We describe an in situ facile synthetic approach to prepare carbon quantum dot (CQD) fluorescent markers (FMs) for polyethylene (PE) in the presence of agglomerated silica nanoparticles (SiO2 NPs) under mild reaction conditions. First SiO2 NPs, prepared by the Stöber method, were dispersed in toluene. This dispersion was added to a PE solution in toluene. After heating (either in air or under Ar) a fluorescent mixture was obtained. After drying, PE films were obtained by compression molding, which showed strong blue fluorescence, attributed to CQDs. SiO2 NPs loading values varied between 0.5 and 4 wt %. Subsequent to isolation, the fluorescent CQDs were characterized by TEM, UV-vis, and fluorescence spectroscopy. TEM imaging unveiled a lattice spacing value of 0.21 nm of the isolated fluorescent particles which is typical for (100) graphite plane lattice spacing in CQDs. UV spectroscopy and fluorescence measurements show characteristic absorption and excitation spectra for the aromatic core and oxidized surface defects typically observed for CQDs.
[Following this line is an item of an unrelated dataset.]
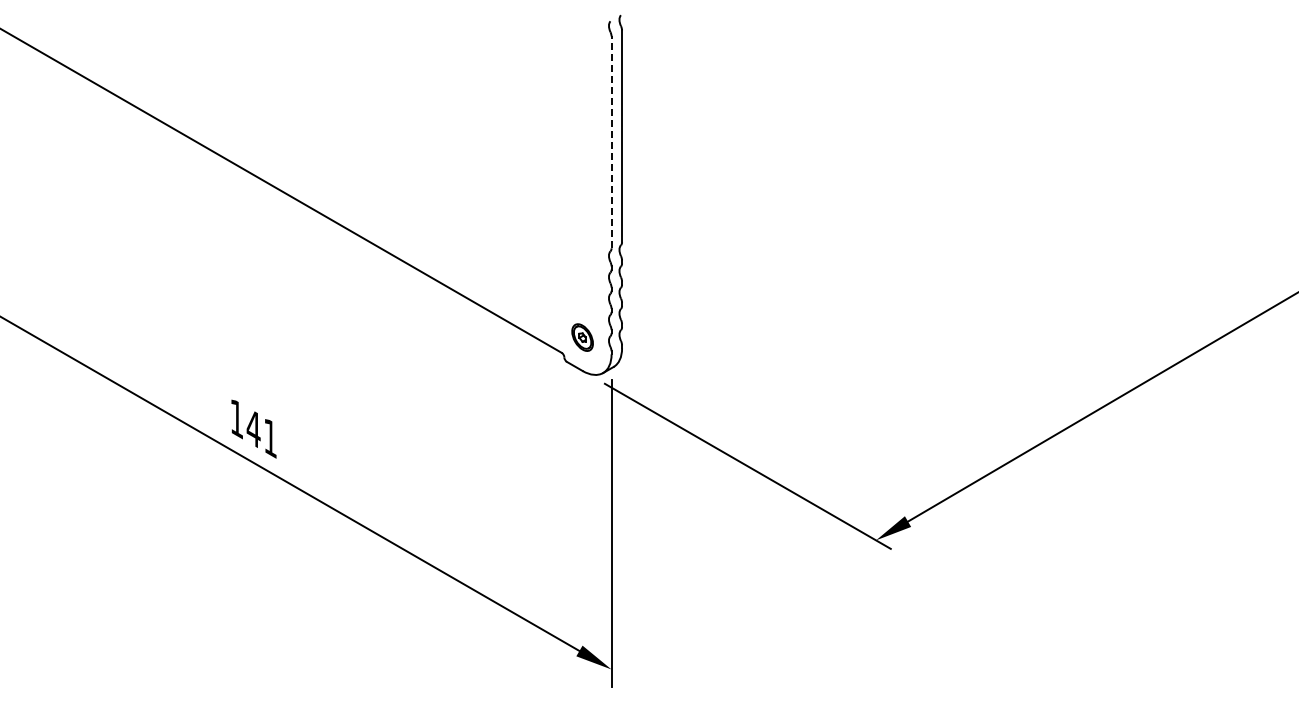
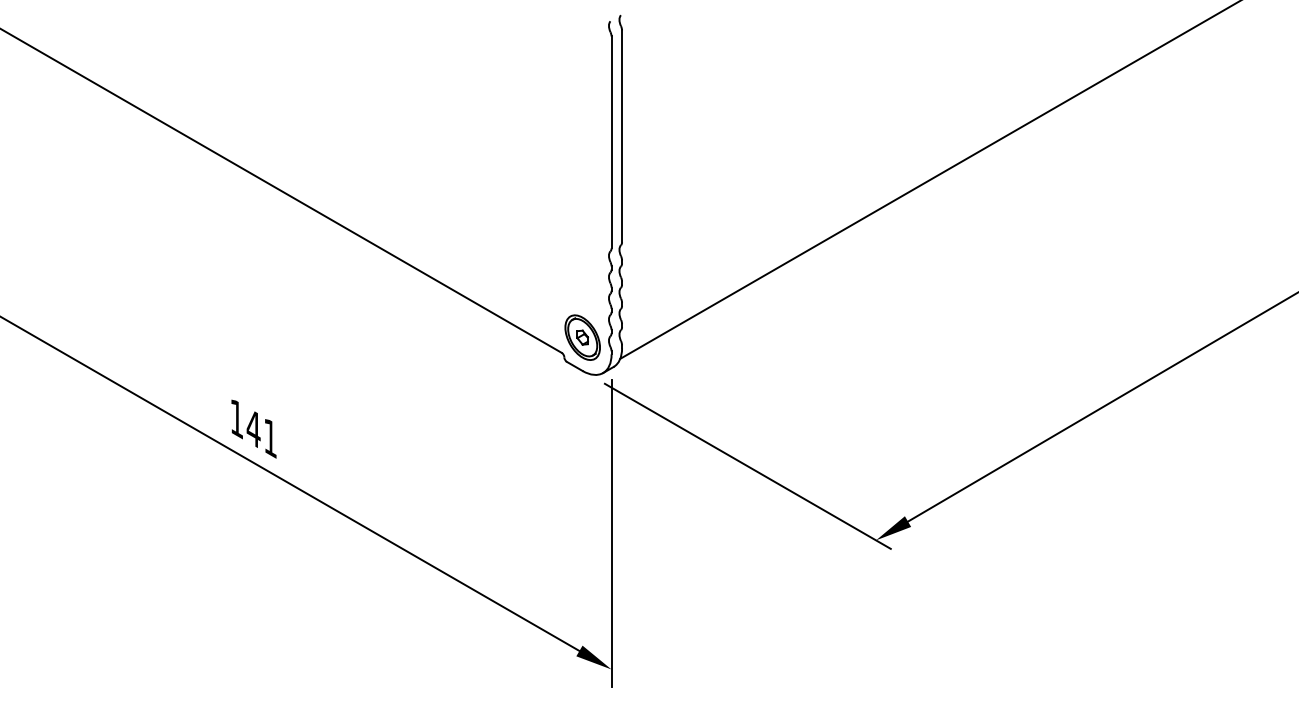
line at (611, 142): dashed -> solid
line at (928, 180): none -> present
part at (582, 337) size: 23x29 px -> 37x47 px
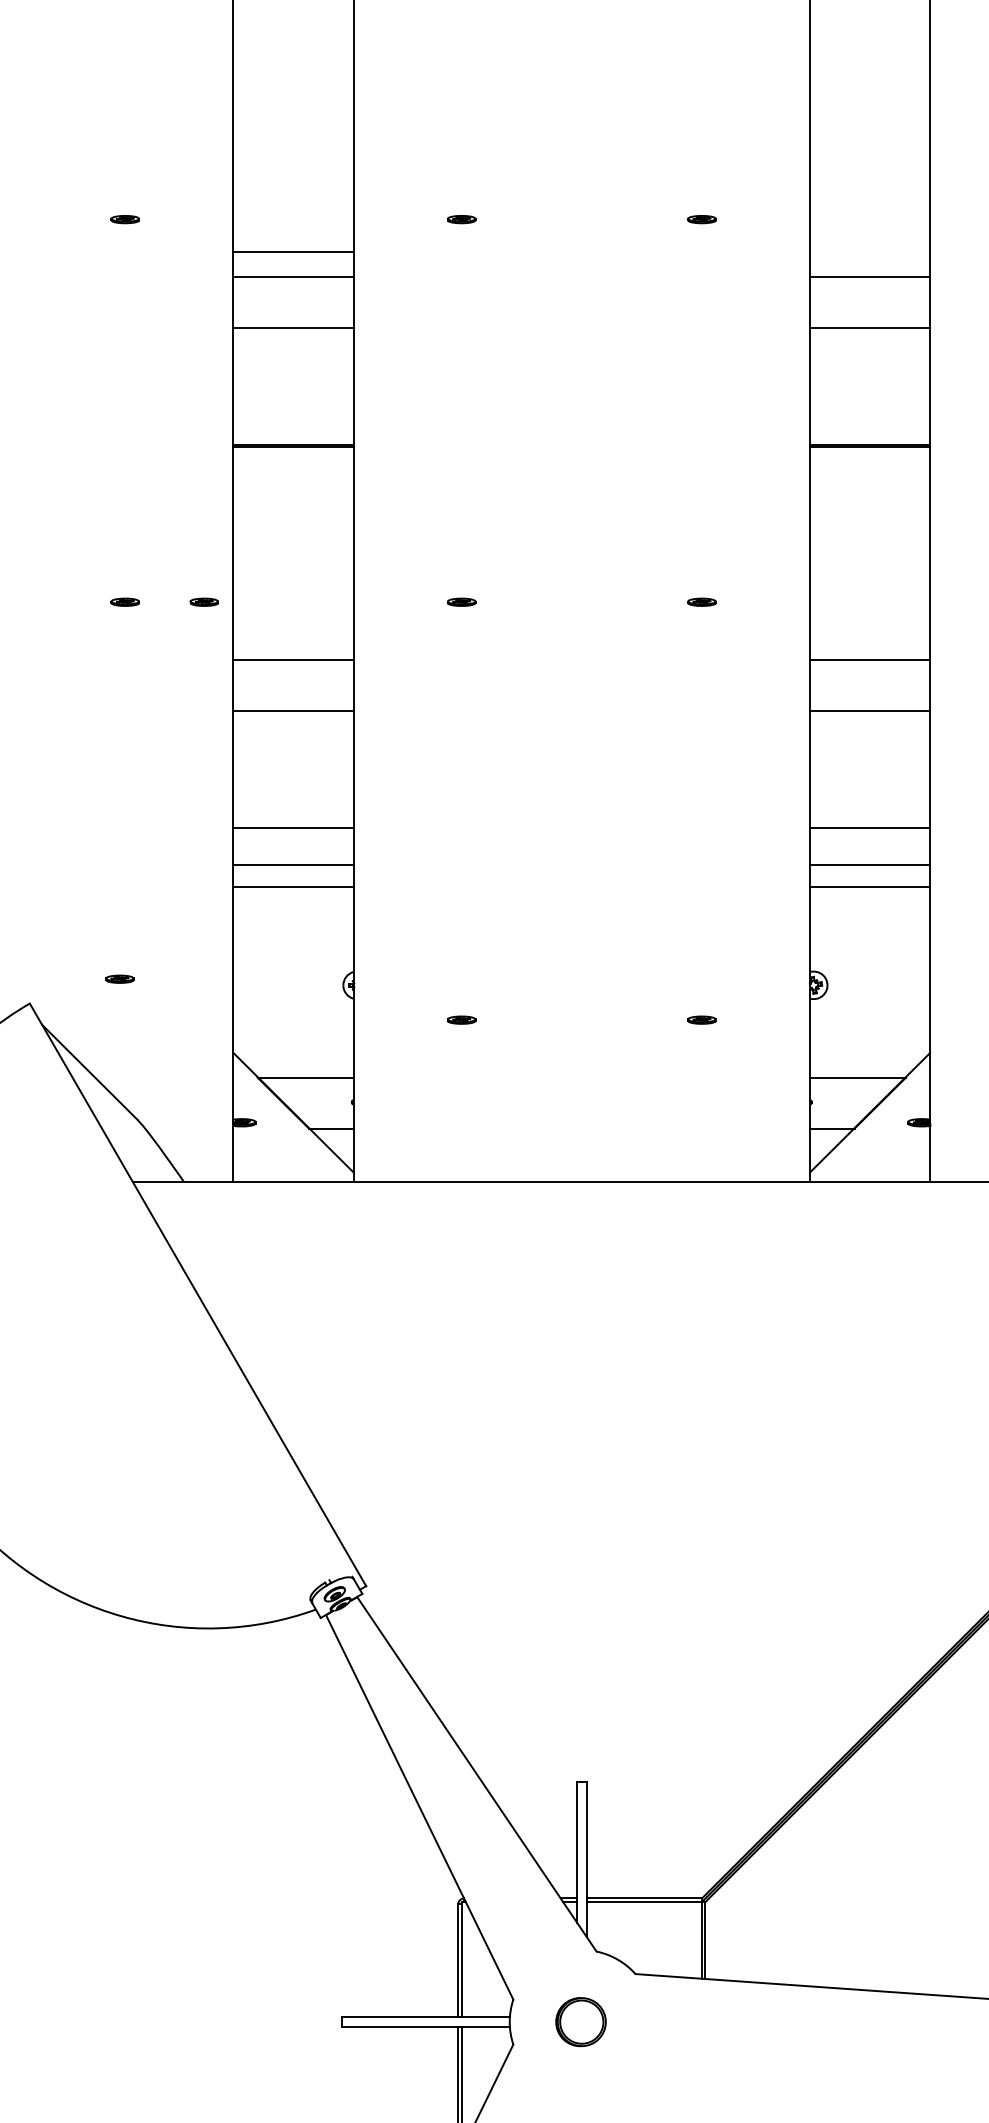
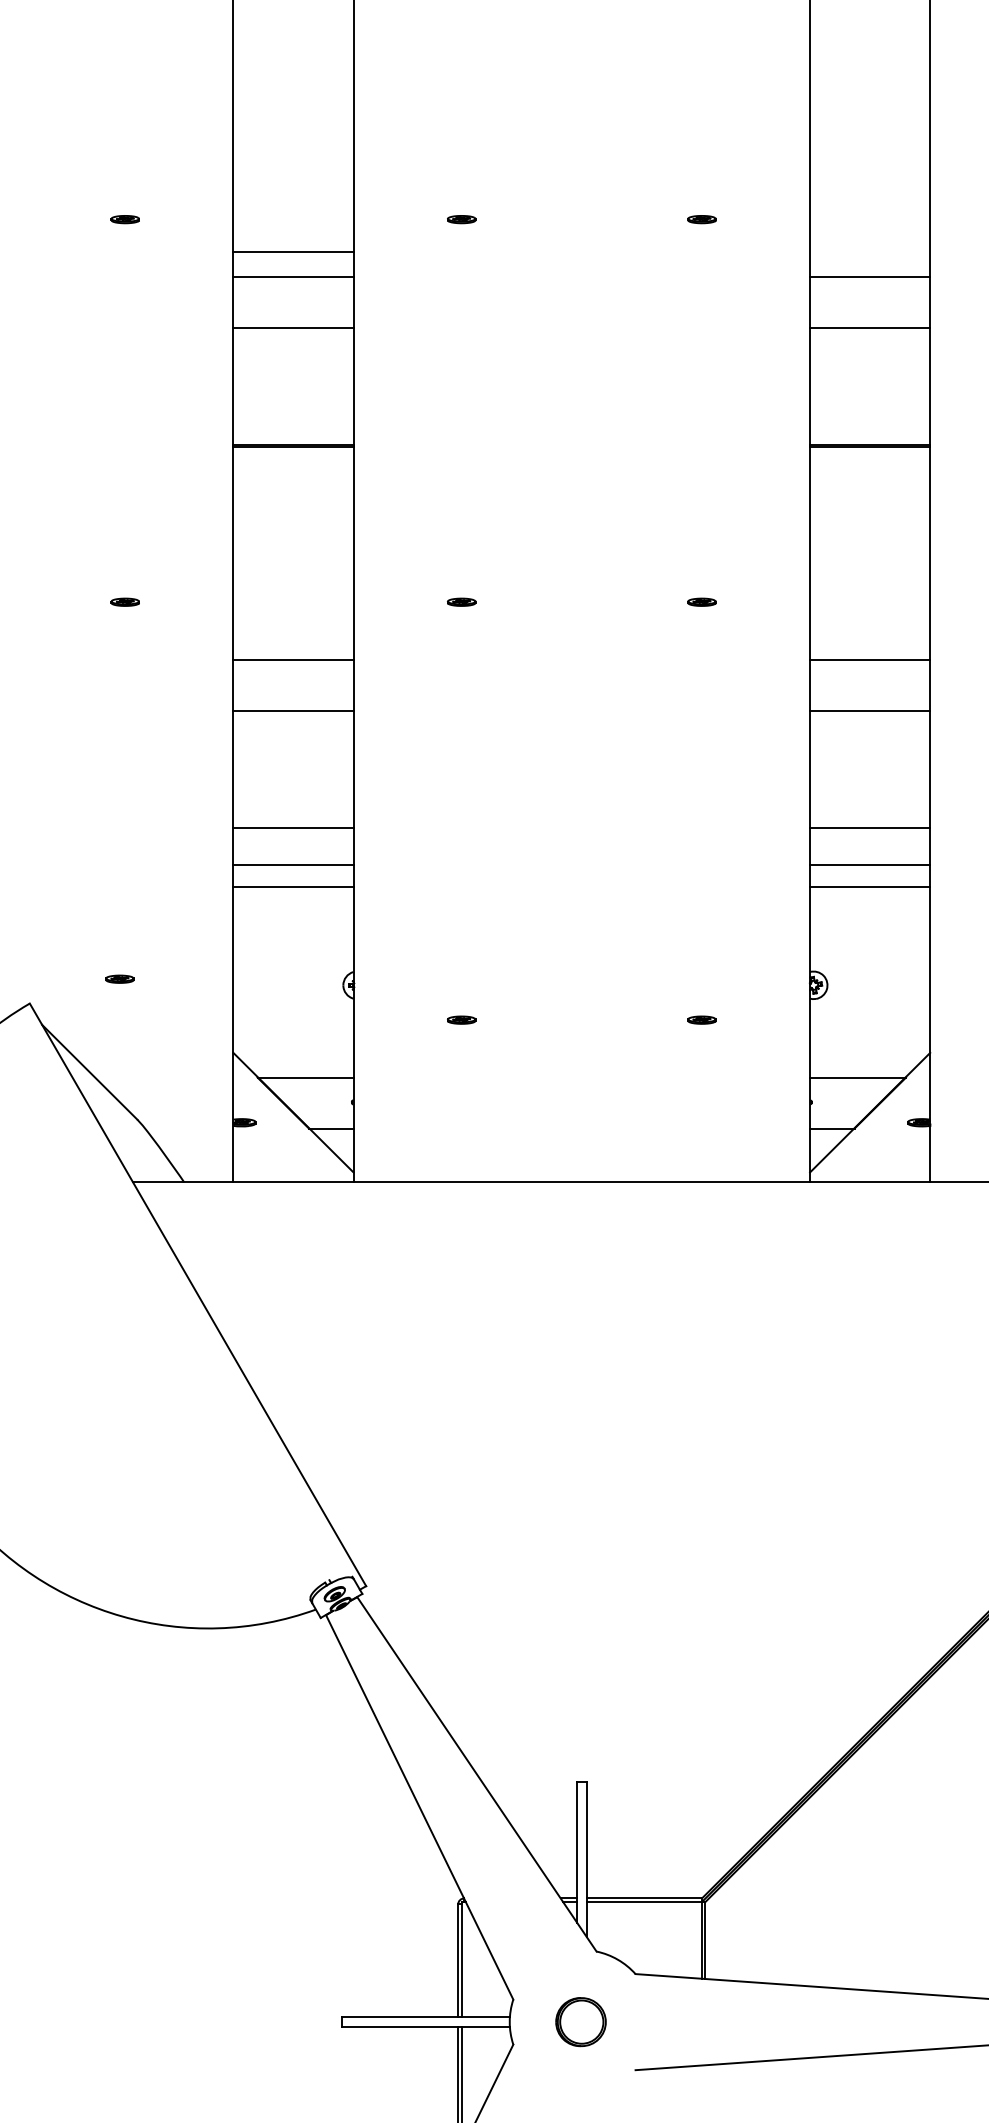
part at (203, 601): present -> none
line at (810, 2057): none -> present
The emission maximum for PE/CQD samples increased from 394 to 408 nm when the reaction temperature was decreased from 110 to 90 °C, which is attributed to increasing oxygen content in the reaction mixture upon decreasing the reaction temperature. When the reaction was performed under Ar, the PE/CQD samples emitted in the ultraviolet region (286 nm). Finally, we demonstrated that PE samples marked with CQDs can be easily visually identified upon irradiating with 367 nm light. Thus, the marked PE can be used, for example, as a labeling ingredient in master batches for component identification and in recycling.